The need to balance the interests of the creator against the interests of the public is a recurring theme in international intellectual property (“IP”) law. This is reflected in the access to medicines, access to food, and access to knowledge movements, among others. The access to medicines movement has been relatively effective, with civil society insisting that patented medications to treat serious illnesses, such as HIV and cancer, should be made available and affordable to those who need them. Questions about IP’s impact on development also arise with respect to food and education. For instance, should farmers be prohibited from the traditional farming practice of collecting seeds and replanting them if the seed is a genetically modified patented product? If piracy increases literacy, should some piracy be tolerated? The question of whether to encourage greater protection or greater access may be framed as a distinction between the public interest and private interests.
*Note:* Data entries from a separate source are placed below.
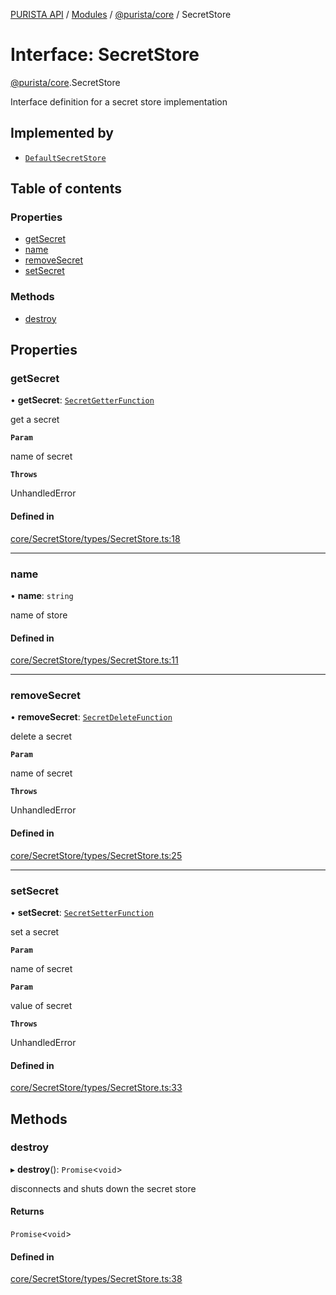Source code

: [PURISTA API](../README.md) / [Modules](../modules.md) / [@purista/core](../modules/purista_core.md) / SecretStore

# Interface: SecretStore

[@purista/core](../modules/purista_core.md).SecretStore

Interface definition for a secret store implementation

## Implemented by

- [`DefaultSecretStore`](../classes/purista_core.DefaultSecretStore.md)

## Table of contents

### Properties

- [getSecret](purista_core.SecretStore.md#getsecret)
- [name](purista_core.SecretStore.md#name)
- [removeSecret](purista_core.SecretStore.md#removesecret)
- [setSecret](purista_core.SecretStore.md#setsecret)

### Methods

- [destroy](purista_core.SecretStore.md#destroy)

## Properties

### getSecret

• **getSecret**: [`SecretGetterFunction`](../modules/purista_core.md#secretgetterfunction)

get a secret

**`Param`**

name of secret

**`Throws`**

UnhandledError

#### Defined in

[core/SecretStore/types/SecretStore.ts:18](https://github.com/sebastianwessel/purista/blob/master/packages/core/src/core/SecretStore/types/SecretStore.ts#L18)

___

### name

• **name**: `string`

name of store

#### Defined in

[core/SecretStore/types/SecretStore.ts:11](https://github.com/sebastianwessel/purista/blob/master/packages/core/src/core/SecretStore/types/SecretStore.ts#L11)

___

### removeSecret

• **removeSecret**: [`SecretDeleteFunction`](../modules/purista_core.md#secretdeletefunction)

delete a secret

**`Param`**

name of secret

**`Throws`**

UnhandledError

#### Defined in

[core/SecretStore/types/SecretStore.ts:25](https://github.com/sebastianwessel/purista/blob/master/packages/core/src/core/SecretStore/types/SecretStore.ts#L25)

___

### setSecret

• **setSecret**: [`SecretSetterFunction`](../modules/purista_core.md#secretsetterfunction)

set a secret

**`Param`**

name of secret

**`Param`**

value of secret

**`Throws`**

UnhandledError

#### Defined in

[core/SecretStore/types/SecretStore.ts:33](https://github.com/sebastianwessel/purista/blob/master/packages/core/src/core/SecretStore/types/SecretStore.ts#L33)

## Methods

### destroy

▸ **destroy**(): `Promise`\<`void`\>

disconnects and shuts down the secret store

#### Returns

`Promise`\<`void`\>

#### Defined in

[core/SecretStore/types/SecretStore.ts:38](https://github.com/sebastianwessel/purista/blob/master/packages/core/src/core/SecretStore/types/SecretStore.ts#L38)
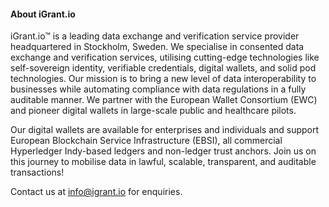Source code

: #### About iGrant.io

iGrant.io™ is a leading data exchange and verification service provider headquartered in Stockholm, Sweden. We specialise in consented data exchange and verification services, utilising cutting-edge technologies like self-sovereign identity, verifiable credentials, digital wallets, and solid pod technologies. Our mission is to bring a new level of data interoperability to businesses while automating compliance with data regulations in a fully auditable manner. We partner with the European Wallet Consortium (EWC) and pioneer digital wallets in large-scale public and healthcare pilots. 

Our digital wallets are available for enterprises and individuals and support European Blockchain Service Infrastructure (EBSI), all commercial Hyperledger Indy-based ledgers and non-ledger trust anchors. Join us on this journey to mobilise data in lawful, scalable, transparent, and auditable transactions!

Contact us at [info@igrant.io](mailto:info@igrant.io) for enquiries.
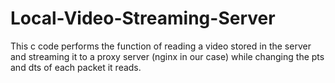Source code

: # Local-Video-Streaming-Server
This c code performs the function of reading a video stored in the server and streaming it to a proxy server (nginx in our case) while changing the pts and dts of each packet it reads.
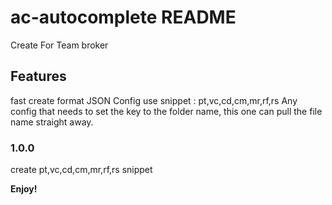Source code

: # ac-autocomplete README

Create For Team broker 

## Features

fast create format JSON Config
use snippet : pt,vc,cd,cm,mr,rf,rs
Any config that needs to set the key to the folder name, this one can pull the file name straight away.

### 1.0.0

create pt,vc,cd,cm,mr,rf,rs snippet

**Enjoy!**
To some extent, this appears to align with the debate about the natural rights and utilitarian approaches to IP. The natural rights argument is based on the premise that creators enjoy some natural entitlement to IP protection.1 Under the utilitarian view, the protection is not a natural entitlement but rather it is designed to serve a particular purpose, such as stimulating innovation.2 International IP law is neither clearly utilitarian nor natural rights based. On closer examination, concerns about excessive IP protection are about something more than the dichotomy between public and private interests.